Wednesday, April 29, 2020

Quarantine Question Box

These days of imposed isolation have gotten a lot of people thinking about their faith, and that has led to many interesting questions coming our way. I thought I would share some of those questions and the more or less impromptu reflections they prompted.

The first of these comes from "Z" via Twitter.


A question has been bothering me for a bit now and I was wondering if you had any answers. The Church changed the Sabbath to Sunday as a day of rest. But isn't this contrary to the laws God gave Moses on Mt Sinai in the old covenant? I recognize Jesus as the New Covenant but don’t see anywhere in the Bible where Jesus states to change the sabbath. Was this change man's doing?

St John on Patmos (circa 1415!)
The observance of Sunday, the First Day of the week, as the "Lord's Day" is attested to in the letters of St Paul and the Acts of the Apostles (see 1 Co 16:2 and Acts 20:7). At the very beginning of the book of Revelation, John notes that he was praying in exile on Patmos "on the Lord's Day" when he had the great series of visions of the worship going on in Heaven (Rev 1:10). That was, clearly, the day the Christian communities were assembled for their worship. John was seeing that what was being done on earth “on the Lord's day” was what was being done in Heaven.

The book of Genesis connects the Sabbath rest with Creation, saying that when God completed the “work” of creation, “he rested on the Sabbath seventh] day” and so “God blessed the Sabbath day and made it holy” (see Gen 2:2-3). The rules and regulations of the past had all been ordered toward preparing (and preserving!) the people for the coming of the Messiah. When he came, Jesus, the Messiah (Christ means “messiah, anointed”) started a new creation by rising from the dead on the first day of the week. The Apostles were the ones who seem to have recognized that this "reset" even the venerable order of the Sabbath rest (which, remember, was "made for man" according to the words of Jesus himself in Mark 2:27).

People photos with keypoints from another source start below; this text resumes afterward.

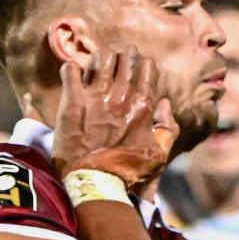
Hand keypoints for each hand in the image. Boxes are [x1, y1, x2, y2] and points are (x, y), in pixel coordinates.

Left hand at [52, 46, 176, 191]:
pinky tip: (72, 70)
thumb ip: (168, 128)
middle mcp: (120, 97)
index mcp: (142, 106)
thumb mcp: (158, 154)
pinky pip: (71, 72)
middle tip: (120, 55)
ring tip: (98, 59)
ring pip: (100, 60)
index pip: (146, 70)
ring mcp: (95, 98)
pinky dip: (71, 68)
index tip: (140, 63)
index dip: (143, 63)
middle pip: (124, 61)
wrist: (96, 183)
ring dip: (100, 57)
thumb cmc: (128, 171)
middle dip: (124, 55)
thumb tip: (165, 104)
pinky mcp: (72, 103)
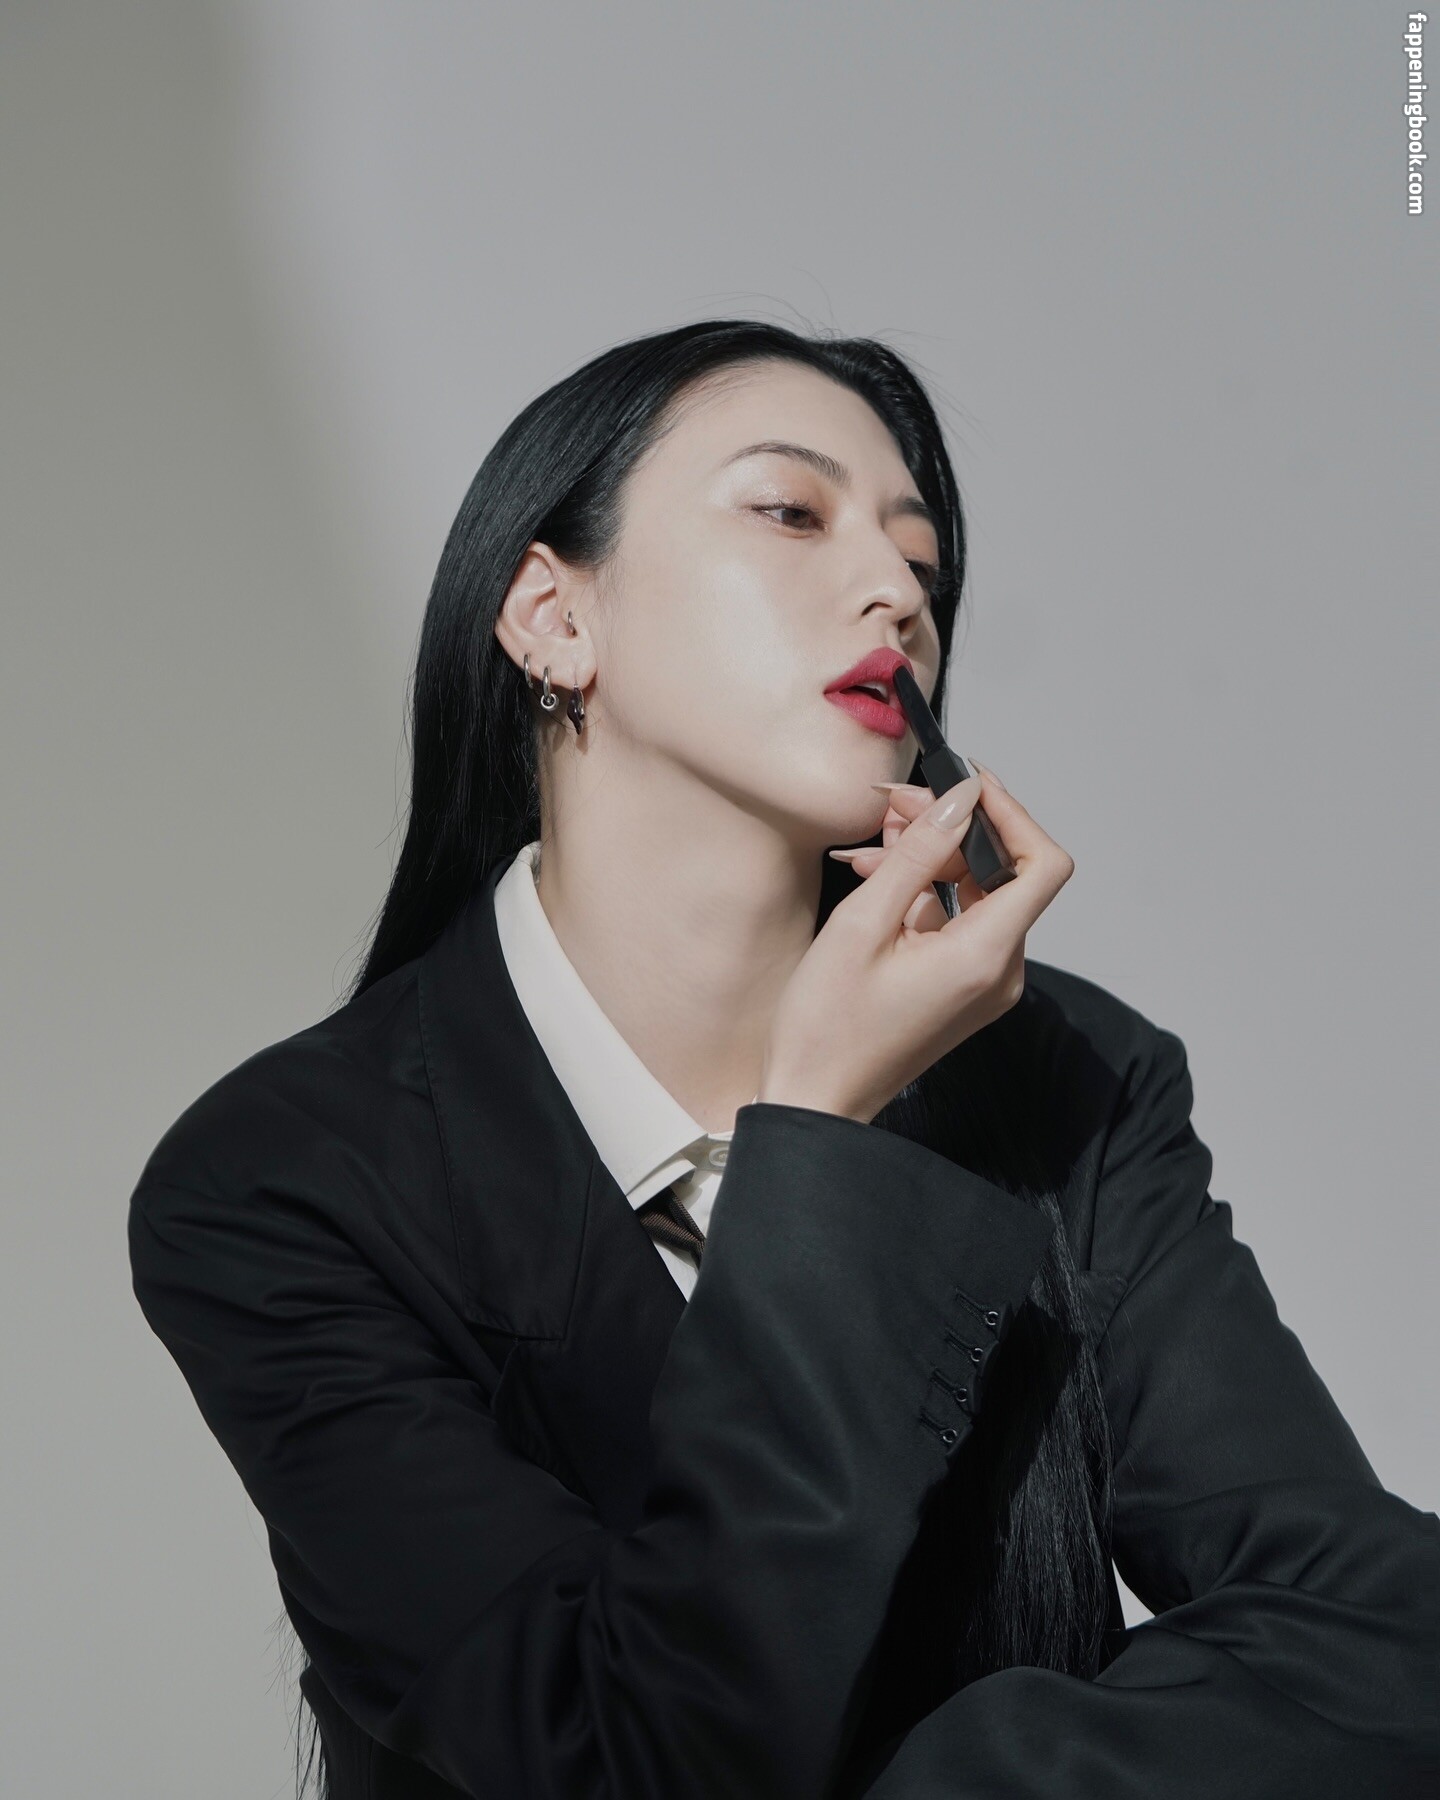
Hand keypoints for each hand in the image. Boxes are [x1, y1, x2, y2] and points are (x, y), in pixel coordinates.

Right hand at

This Christian “reset” even entered into the languages we speak today. For the ancient Romans, the first day of the week was dies Solis, the day of the Sun (yes, that's right: literally Sun-day). For Greek-speakers at the time it was the same thing: ἡμέρᾱ Ἡλίου or in our alphabet, hēmérā Hēlíou, the day of the Sun. But the Christians very very very (crazily) early (within a couple of decades of the Resurrection!) began calling the first day of the week by a new name: in Greek, Κυριακή – Kiriaki; in Latin, Dominicus: the Lord's [day]. You can find this new word used as a commonplace in Acts 20:7, but it shows up more and more in later first and second century documents, from the Didache on. This has filtered down to the present in Romance languages as domenica (Italian), domingo (Spanish), dimanche (French), etc.

So we are now living in the time of the New Creation, in a whole different relationship with time itself, and the calendar has shifted as a result. Time, the week, the year, is fixed according to the Resurrection. That is what we observe every Sunday. Sunday, every Sunday, is an Easter Day. And when the Lord comes again, it will be our Easter, our resurrection.


Recommended reading: Pope John Paul's document Dies Domini (The Lord's Day): On Keeping the Lord's Day Holy.